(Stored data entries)
= = = = = = =
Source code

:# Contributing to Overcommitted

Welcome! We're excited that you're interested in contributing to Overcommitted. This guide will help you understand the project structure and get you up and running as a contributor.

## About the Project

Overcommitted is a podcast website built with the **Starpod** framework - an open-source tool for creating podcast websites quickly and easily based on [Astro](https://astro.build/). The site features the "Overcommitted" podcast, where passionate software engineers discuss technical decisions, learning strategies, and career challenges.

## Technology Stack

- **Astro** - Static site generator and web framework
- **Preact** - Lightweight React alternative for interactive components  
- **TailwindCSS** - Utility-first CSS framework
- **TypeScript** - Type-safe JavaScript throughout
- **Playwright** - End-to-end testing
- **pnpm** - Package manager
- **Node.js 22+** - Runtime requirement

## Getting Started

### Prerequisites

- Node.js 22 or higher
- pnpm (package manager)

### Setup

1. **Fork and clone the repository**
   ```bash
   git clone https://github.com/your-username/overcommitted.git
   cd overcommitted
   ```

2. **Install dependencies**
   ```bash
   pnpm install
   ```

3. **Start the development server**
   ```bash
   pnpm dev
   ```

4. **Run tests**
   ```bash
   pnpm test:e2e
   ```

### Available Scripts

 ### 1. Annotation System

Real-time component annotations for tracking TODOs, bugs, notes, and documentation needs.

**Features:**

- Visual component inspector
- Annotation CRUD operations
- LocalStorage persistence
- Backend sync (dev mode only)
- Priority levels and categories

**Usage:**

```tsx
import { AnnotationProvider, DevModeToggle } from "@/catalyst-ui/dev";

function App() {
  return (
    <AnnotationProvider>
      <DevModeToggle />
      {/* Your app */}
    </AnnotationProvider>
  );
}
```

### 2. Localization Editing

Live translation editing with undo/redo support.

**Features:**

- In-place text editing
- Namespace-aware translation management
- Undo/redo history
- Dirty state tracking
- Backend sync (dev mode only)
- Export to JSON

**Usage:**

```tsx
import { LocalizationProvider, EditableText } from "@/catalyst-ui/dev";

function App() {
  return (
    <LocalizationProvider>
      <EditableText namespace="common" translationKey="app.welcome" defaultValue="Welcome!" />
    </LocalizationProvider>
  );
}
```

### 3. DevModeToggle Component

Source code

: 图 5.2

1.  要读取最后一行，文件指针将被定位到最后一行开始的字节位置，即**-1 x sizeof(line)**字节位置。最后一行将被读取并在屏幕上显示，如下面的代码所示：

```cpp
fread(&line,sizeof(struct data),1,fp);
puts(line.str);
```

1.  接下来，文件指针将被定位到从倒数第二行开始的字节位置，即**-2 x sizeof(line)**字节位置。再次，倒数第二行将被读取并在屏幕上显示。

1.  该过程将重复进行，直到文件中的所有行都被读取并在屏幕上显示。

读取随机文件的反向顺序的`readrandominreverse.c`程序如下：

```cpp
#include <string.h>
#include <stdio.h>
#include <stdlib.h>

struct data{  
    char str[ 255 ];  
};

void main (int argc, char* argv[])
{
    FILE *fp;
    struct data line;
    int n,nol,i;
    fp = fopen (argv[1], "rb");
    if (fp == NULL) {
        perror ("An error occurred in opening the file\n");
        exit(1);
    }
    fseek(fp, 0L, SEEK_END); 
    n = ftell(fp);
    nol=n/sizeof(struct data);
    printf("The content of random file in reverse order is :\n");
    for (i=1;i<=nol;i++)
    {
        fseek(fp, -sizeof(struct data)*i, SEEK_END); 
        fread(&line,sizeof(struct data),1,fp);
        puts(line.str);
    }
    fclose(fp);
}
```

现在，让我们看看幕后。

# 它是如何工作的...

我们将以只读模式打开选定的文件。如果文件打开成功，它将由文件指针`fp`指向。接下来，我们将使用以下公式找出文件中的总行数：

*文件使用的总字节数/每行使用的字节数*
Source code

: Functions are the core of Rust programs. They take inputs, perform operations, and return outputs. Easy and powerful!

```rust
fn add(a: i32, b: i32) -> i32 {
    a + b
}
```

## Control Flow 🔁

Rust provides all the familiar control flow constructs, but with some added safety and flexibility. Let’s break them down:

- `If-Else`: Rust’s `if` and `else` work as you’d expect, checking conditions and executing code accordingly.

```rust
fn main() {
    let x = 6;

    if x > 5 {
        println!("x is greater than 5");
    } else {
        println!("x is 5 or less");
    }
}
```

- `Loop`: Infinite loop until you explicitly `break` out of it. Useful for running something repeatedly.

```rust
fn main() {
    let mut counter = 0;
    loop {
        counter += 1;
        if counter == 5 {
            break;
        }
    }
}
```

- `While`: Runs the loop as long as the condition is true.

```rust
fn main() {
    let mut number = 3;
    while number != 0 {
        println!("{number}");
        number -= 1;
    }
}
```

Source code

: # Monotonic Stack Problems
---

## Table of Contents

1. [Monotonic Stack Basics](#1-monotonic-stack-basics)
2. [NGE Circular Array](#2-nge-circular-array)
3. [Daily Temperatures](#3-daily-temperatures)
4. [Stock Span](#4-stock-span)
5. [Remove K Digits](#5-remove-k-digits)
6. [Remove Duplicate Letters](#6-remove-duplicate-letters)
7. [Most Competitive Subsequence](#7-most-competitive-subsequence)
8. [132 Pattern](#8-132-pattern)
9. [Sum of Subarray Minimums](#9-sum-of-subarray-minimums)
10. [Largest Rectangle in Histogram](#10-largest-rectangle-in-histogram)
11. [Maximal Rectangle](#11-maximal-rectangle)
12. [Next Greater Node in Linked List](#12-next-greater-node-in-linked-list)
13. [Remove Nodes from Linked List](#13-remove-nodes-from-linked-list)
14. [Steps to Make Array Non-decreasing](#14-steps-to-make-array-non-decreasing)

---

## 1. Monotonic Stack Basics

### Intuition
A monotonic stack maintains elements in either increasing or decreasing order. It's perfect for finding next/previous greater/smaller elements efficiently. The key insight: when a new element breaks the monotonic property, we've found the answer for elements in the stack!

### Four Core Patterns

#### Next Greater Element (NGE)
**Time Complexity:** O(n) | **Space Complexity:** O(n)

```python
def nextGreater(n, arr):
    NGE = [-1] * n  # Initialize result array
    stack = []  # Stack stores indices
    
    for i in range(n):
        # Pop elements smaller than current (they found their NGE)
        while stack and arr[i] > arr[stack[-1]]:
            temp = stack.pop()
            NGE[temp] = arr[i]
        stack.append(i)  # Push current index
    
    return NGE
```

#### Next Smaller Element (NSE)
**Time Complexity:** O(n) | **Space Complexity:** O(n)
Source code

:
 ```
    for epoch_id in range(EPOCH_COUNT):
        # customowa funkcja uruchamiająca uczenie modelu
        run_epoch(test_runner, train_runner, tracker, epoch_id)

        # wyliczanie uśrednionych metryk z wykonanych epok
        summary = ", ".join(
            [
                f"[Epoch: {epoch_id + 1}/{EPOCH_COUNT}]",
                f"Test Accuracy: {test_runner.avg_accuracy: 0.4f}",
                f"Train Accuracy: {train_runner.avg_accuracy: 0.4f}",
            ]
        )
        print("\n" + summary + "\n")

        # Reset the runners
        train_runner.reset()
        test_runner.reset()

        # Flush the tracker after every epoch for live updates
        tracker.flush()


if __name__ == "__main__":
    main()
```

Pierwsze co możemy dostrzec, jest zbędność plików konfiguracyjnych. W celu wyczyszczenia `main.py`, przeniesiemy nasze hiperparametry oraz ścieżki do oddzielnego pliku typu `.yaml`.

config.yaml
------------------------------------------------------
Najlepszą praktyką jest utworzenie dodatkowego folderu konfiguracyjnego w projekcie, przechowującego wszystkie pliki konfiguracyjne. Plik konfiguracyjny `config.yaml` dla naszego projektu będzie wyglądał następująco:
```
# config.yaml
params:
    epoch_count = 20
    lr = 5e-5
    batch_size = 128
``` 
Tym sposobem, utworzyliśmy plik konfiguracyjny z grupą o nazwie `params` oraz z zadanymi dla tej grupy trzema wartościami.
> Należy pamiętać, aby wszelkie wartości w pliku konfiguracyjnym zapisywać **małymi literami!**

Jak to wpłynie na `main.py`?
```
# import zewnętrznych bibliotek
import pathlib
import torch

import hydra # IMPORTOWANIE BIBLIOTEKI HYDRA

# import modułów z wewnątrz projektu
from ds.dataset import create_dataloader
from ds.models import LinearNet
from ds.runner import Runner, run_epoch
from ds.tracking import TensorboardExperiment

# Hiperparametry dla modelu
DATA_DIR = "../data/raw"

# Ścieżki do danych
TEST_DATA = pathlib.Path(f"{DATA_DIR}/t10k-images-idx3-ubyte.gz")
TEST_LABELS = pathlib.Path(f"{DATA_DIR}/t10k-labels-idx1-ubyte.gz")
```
= = = = = = =
TASK >>
Reproduce exactly the lines from the beginning of the entries above up to and including the line that contains "## About the Project".

RESPONSE TO THE TASK >>
Source code

:# Contributing to Overcommitted

Welcome! We're excited that you're interested in contributing to Overcommitted. This guide will help you understand the project structure and get you up and running as a contributor.

## About the Project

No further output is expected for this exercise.